*PROBLEM REQUIREMENTS*
Work out how many lines in the material below hold the word "immersive". Write only the number.

*DATA UNDER STUDY*

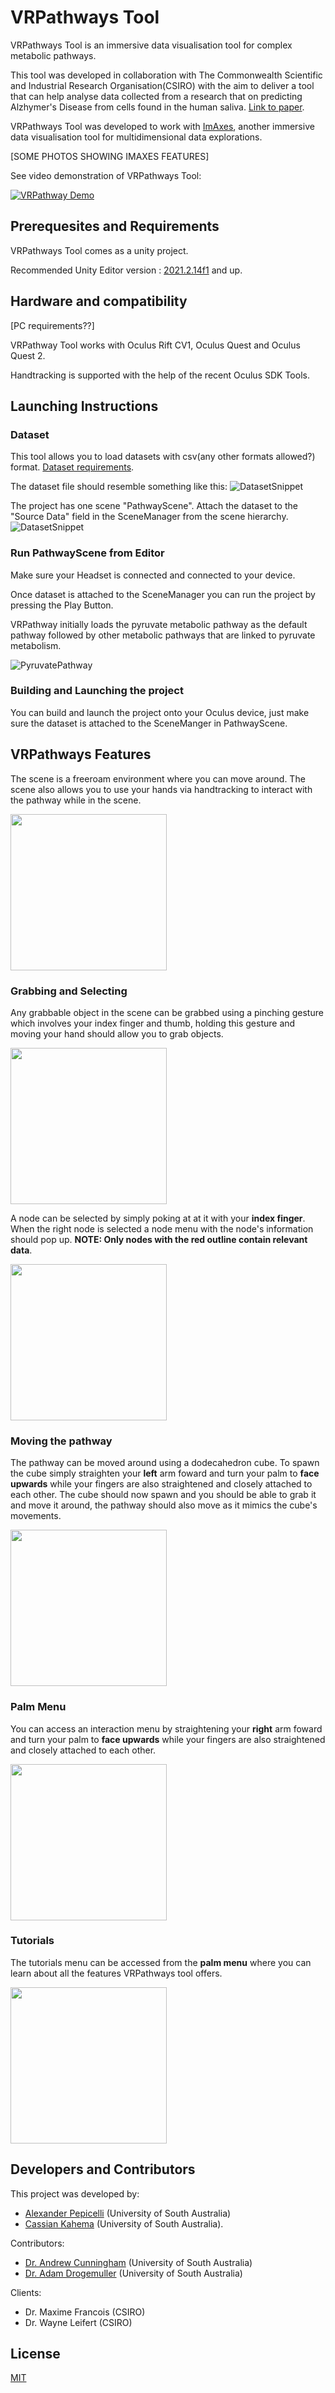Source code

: # VRPathways Tool

VRPathways Tool is an immersive data visualisation tool for complex metabolic pathways. 

This tool was developed in collaboration with The Commonwealth Scientific and Industrial Research Organisation(CSIRO) with the aim to deliver a tool that can help analyse data collected from a research that on predicting Alzhymer's Disease from cells found in the human saliva. [Link to paper](https://www.researchgate.net/publication/352434331_Salivaomics_as_a_Potential_Tool_for_Predicting_Alzheimer's_Disease_During_the_Early_Stages_of_Neurodegeneration).

VRPathways Tool was developed to work with [ImAxes](https://github.com/MaximeCordeil/ImAxes/tree/ImAxes2018), another immersive data visualisation tool for multidimensional data explorations.

[SOME PHOTOS SHOWING IMAXES FEATURES]

See video demonstration of VRPathways Tool:

[![VRPathway Demo](https://img.youtube.com/vi/o4yxsg8dzSc/0.jpg)](https://www.youtube.com/watch?v=o4yxsg8dzSc)


## Prerequesites and Requirements
VRPathways Tool comes as a unity project.

Recommended Unity Editor version : [2021.2.14f1](https://unity3d.com/get-unity/download/archive) and up.

## Hardware and compatibility
[PC requirements??]

VRPathway Tool works with Oculus Rift CV1, Oculus Quest and Oculus Quest 2.

Handtracking is supported with the help of the recent Oculus SDK Tools.

## Launching Instructions
### Dataset
This tool allows you to load datasets with csv(any other formats allowed?) format. [Dataset requirements](https://github.com/MaximeCordeil/ImAxes/blob/ImAxes2018/README.md#launching-imaxes).

The dataset file should resemble something like this:
![DatasetSnippet](Media/Images/Dataset.JPG?raw=true "DatasetSample")

The project has one scene "PathwayScene". Attach the dataset to the "Source Data" field in the SceneManager from the scene hierarchy.
![DatasetSnippet](Media/Images/AddingDataset.png?raw=true "AddingDatasetToScene")

### Run PathwayScene from Editor
Make sure your Headset is connected and connected to your device.

Once dataset is attached to the SceneManager you can run the project by pressing the Play Button.

VRPathway initially loads the pyruvate metabolic pathway as the default pathway followed by other metabolic pathways that are linked to pyruvate metabolism.

![PyruvatePathway](Media/Images/pyruvatePathway.JPG)

### Building and Launching the project
You can build and launch the project onto your Oculus device, just make sure the dataset is attached to the SceneManger in PathwayScene.

## VRPathways Features
The scene is a freeroam environment where you can move around. The scene also allows you to use your hands via handtracking to interact with the pathway while in the scene.

<img src="Media/Images/handtracking.jpg" width="250" height="250"/>

### Grabbing and Selecting
Any grabbable object in the scene can be grabbed using a pinching gesture which involves your index finger and thumb, holding this gesture and moving your hand should allow you to grab objects.

<img src="Media/Gifs/dragging.gif" width="250" height="250"/>

A node can be selected by simply poking at at it with your **index finger**. When the right node is selected a node menu with the node's information should pop up. **NOTE: Only nodes with the red outline contain relevant data**. 

<img src="Media/Gifs/selecting.gif" width="250" height="250"/>

### Moving the pathway
The pathway can be moved around using a dodecahedron cube. To spawn the cube simply straighten your **left** arm foward and turn your palm to **face upwards** while your fingers are also straightened and closely attached to each other. The cube should now spawn and you should be able to grab it and move it around, the pathway should also move as it mimics the cube's movements.

<img src="Media/Gifs/graphMovement.gif" width="250" height="250"/>


### Palm Menu
You can access an interaction menu by straightening your **right** arm foward and turn your palm to **face upwards** while your fingers are also straightened and closely attached to each other.

<img src="Media/Gifs/PalmMenu.gif" width="250" height="250"/>

### Tutorials
The tutorials menu can be accessed from the **palm menu** where you can learn about all the features VRPathways tool offers.

<img src="Media/Images/tutorialsMenu.jpg" width="250" height="250"/>

## Developers and Contributors
This project was developed by:
* [Alexander Pepicelli](https://github.com/pepar002) (University of South Australia) 
* [Cassian Kahema](https://github.com/caykay) (University of South Australia).

Contributors:
* [Dr. Andrew Cunningham](https://people.unisa.edu.au/Andrew.Cunningham) (University of South Australia)
* [Dr. Adam Drogemuller](https://people.unisa.edu.au/Adam.Drogemuller) (University of South Australia)

Clients:
* Dr. Maxime Francois (CSIRO)
* Dr. Wayne Leifert (CSIRO)
## License
[MIT](https://choosealicense.com/licenses/mit/)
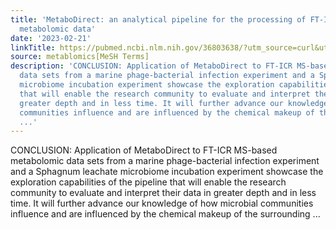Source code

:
 ```yaml
---
title: 'MetaboDirect: an analytical pipeline for the processing of FT-ICR MS-based
  metabolomic data'
date: '2023-02-21'
linkTitle: https://pubmed.ncbi.nlm.nih.gov/36803638/?utm_source=curl&utm_medium=rss&utm_campaign=pubmed-2&utm_content=1Zkrxt7ktlCbHBXEV3v65xxSnkSWNsJ1A6Fq3gBniKhGfIUslK&fc=20210907212339&ff=20230223200945&v=2.17.9.post6+86293ac
source: metablomics[MeSH Terms]
description: 'CONCLUSION: Application of MetaboDirect to FT-ICR MS-based metabolomic
  data sets from a marine phage-bacterial infection experiment and a Sphagnum leachate
  microbiome incubation experiment showcase the exploration capabilities of the pipeline
  that will enable the research community to evaluate and interpret their data in
  greater depth and in less time. It will further advance our knowledge of how microbial
  communities influence and are influenced by the chemical makeup of the surrounding
  ...'
---
```

CONCLUSION: Application of MetaboDirect to FT-ICR MS-based metabolomic data sets from a marine phage-bacterial infection experiment and a Sphagnum leachate microbiome incubation experiment showcase the exploration capabilities of the pipeline that will enable the research community to evaluate and interpret their data in greater depth and in less time. It will further advance our knowledge of how microbial communities influence and are influenced by the chemical makeup of the surrounding ...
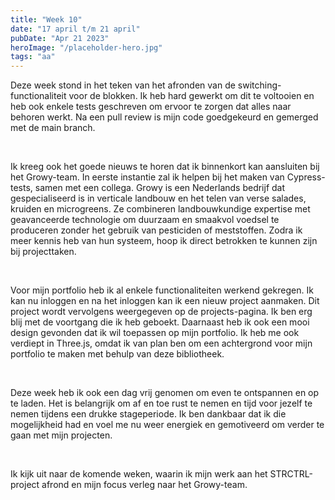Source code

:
```yaml
---
title: "Week 10"
date: "17 april t/m 21 april"
pubDate: "Apr 21 2023"
heroImage: "/placeholder-hero.jpg"
tags: "aa"
---
```


Deze week stond in het teken van het afronden van de switching-functionaliteit voor de blokken. Ik heb hard gewerkt om dit te voltooien en heb ook enkele tests geschreven om ervoor te zorgen dat alles naar behoren werkt. Na een pull review is mijn code goedgekeurd en gemerged met de main branch.

&nbsp;

Ik kreeg ook het goede nieuws te horen dat ik binnenkort kan aansluiten bij het Growy-team. In eerste instantie zal ik helpen bij het maken van Cypress-tests, samen met een collega. Growy is een Nederlands bedrijf dat gespecialiseerd is in verticale landbouw en het telen van verse salades, kruiden en microgreens. Ze combineren landbouwkundige expertise met geavanceerde technologie om duurzaam en smaakvol voedsel te produceren zonder het gebruik van pesticiden of meststoffen. Zodra ik meer kennis heb van hun systeem, hoop ik direct betrokken te kunnen zijn bij projecttaken.

&nbsp;

Voor mijn portfolio heb ik al enkele functionaliteiten werkend gekregen. Ik kan nu inloggen en na het inloggen kan ik een nieuw project aanmaken. Dit project wordt vervolgens weergegeven op de projects-pagina. Ik ben erg blij met de voortgang die ik heb geboekt. Daarnaast heb ik ook een mooi design gevonden dat ik wil toepassen op mijn portfolio. Ik heb me ook verdiept in Three.js, omdat ik van plan ben om een achtergrond voor mijn portfolio te maken met behulp van deze bibliotheek.

&nbsp;

Deze week heb ik ook een dag vrij genomen om even te ontspannen en op te laden. Het is belangrijk om af en toe rust te nemen en tijd voor jezelf te nemen tijdens een drukke stageperiode. Ik ben dankbaar dat ik die mogelijkheid had en voel me nu weer energiek en gemotiveerd om verder te gaan met mijn projecten.

&nbsp;

Ik kijk uit naar de komende weken, waarin ik mijn werk aan het STRCTRL-project afrond en mijn focus verleg naar het Growy-team.
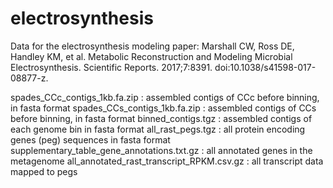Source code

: # electrosynthesis
Data for the electrosynthesis modeling paper: 
Marshall CW, Ross DE, Handley KM, et al. Metabolic Reconstruction and Modeling Microbial Electrosynthesis. Scientific Reports. 2017;7:8391. doi:10.1038/s41598-017-08877-z.

spades_CCc_contigs_1kb.fa.zip : assembled contigs of CCc before binning, in fasta format
spades_CCs_contigs_1kb.fa.zip : assembled contigs of CCs before binning, in fasta format
binned_contigs.tgz : assembled contigs of each genome bin in fasta format 
all_rast_pegs.tgz : all protein encoding genes (peg) sequences in fasta format
supplementary_table_gene_annotations.txt.gz : all annotated genes in the metagenome
all_annotated_rast_transcript_RPKM.csv.gz : all transcript data mapped to pegs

*RESPONSE*
2